## Importando variáveis de ambiente
Esse notebook prevê a existência de 2 variáveis de ambiente no arquivo .env desse projeto:
- DATA_FOLDER
- TRAINED_MODELS_FOLDER
- DATASET_FOLDER

In [8]:
from dotenv import load_dotenv
import os

load_dotenv(dotenv_path=".env", override=True)

DATA_FOLDER = os.getenv("DATA_FOLDER")
TRAINED_MODELS_FOLDER = os.getenv("TRAINED_MODELS_FOLDER")
DATASET_FOLDER = os.getenv("DATASET_FOLDER")

## Bibliotecas

In [9]:
import torch
import torch.nn as nn
import torch.nn.functional as F

from torchvision import models, transforms
from PIL import Image
import pandas as pd
import numpy as np

import sqlite3
import faiss

import matplotlib.pyplot as plt
from collections import defaultdict

## Configurações

In [10]:
model_path = os.path.join(TRAINED_MODELS_FOLDER, "best_resnet50.pth")  # caminho do modelo treinado

DB_PATH = os.path.join(DATA_FOLDER, "metadata.db")
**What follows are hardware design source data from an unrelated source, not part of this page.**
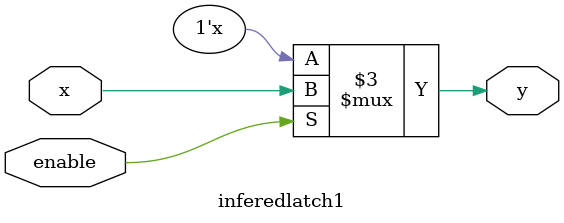
<source format=sv>
module inferedlatch1 (
        input logic x, enable,
        output logic y
        );
    always_comb begin
        if (enable==1)
            y <= x;
    end
endmodule

</source>
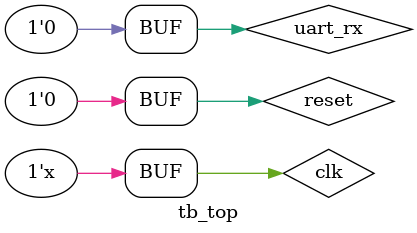
<source format=v>
`timescale 1ns/1ps
module tb_top();

    
    reg clk, reset;
    reg uart_rx;
    wire uart_tx;    
    
    top dut(
        clk, reset,
        uart_rx, 
        uart_tx
    );
    

    

    always #5 clk = ~clk;

    initial begin
        clk = 0;
        uart_rx = 0;
        
        // reset
        #2  reset = 1;
        #20 reset = 0;
        
    end

endmodule

</source>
device = "cuda" if torch.cuda.is_available() else "cpu"

TOP_K_CLASSES = 3
TOP_K_RESULTS = 3   # por classe

num_classes = 30

## Transform

In [11]:
transform = transforms.Compose([
    transforms.Resize((224, 224)),
    transforms.ToTensor(),
    transforms.Normalize(mean=[0.485, 0.456, 0.406],
                         std=[0.229, 0.224, 0.225])
])

## Carrega o modelo ResNet50 para classificação e extração de características

In [12]:
model = models.resnet50(weights=models.ResNet50_Weights.IMAGENET1K_V2)

model.fc = torch.nn.Linear(model.fc.in_features, num_classes)

model.load_state_dict(torch.load(model_path, map_location=device))

model.to(device)
model.eval()

feature_extractor = nn.Sequential(*list(model.children())[:-1])
feature_extractor.eval()

Sequential(
  (0): Conv2d(3, 64, kernel_size=(7, 7), stride=(2, 2), padding=(3, 3), bias=False)
  (1): BatchNorm2d(64, eps=1e-05, momentum=0.1, affine=True, track_running_stats=True)
  (2): ReLU(inplace=True)
  (3): MaxPool2d(kernel_size=3, stride=2, padding=1, dilation=1, ceil_mode=False)
  (4): Sequential(
    (0): Bottleneck(
      (conv1): Conv2d(64, 64, kernel_size=(1, 1), stride=(1, 1), bias=False)
      (bn1): BatchNorm2d(64, eps=1e-05, momentum=0.1, affine=True, track_running_stats=True)
      (conv2): Conv2d(64, 64, kernel_size=(3, 3), stride=(1, 1), padding=(1, 1), bias=False)
      (bn2): BatchNorm2d(64, eps=1e-05, momentum=0.1, affine=True, track_running_stats=True)
      (conv3): Conv2d(64, 256, kernel_size=(1, 1), stride=(1, 1), bias=False)
      (bn3): BatchNorm2d(256, eps=1e-05, momentum=0.1, affine=True, track_running_stats=True)
      (relu): ReLU(inplace=True)
      (downsample): Sequential(
        (0): Conv2d(64, 256, kernel_size=(1, 1), stride=(1, 1), bias=False)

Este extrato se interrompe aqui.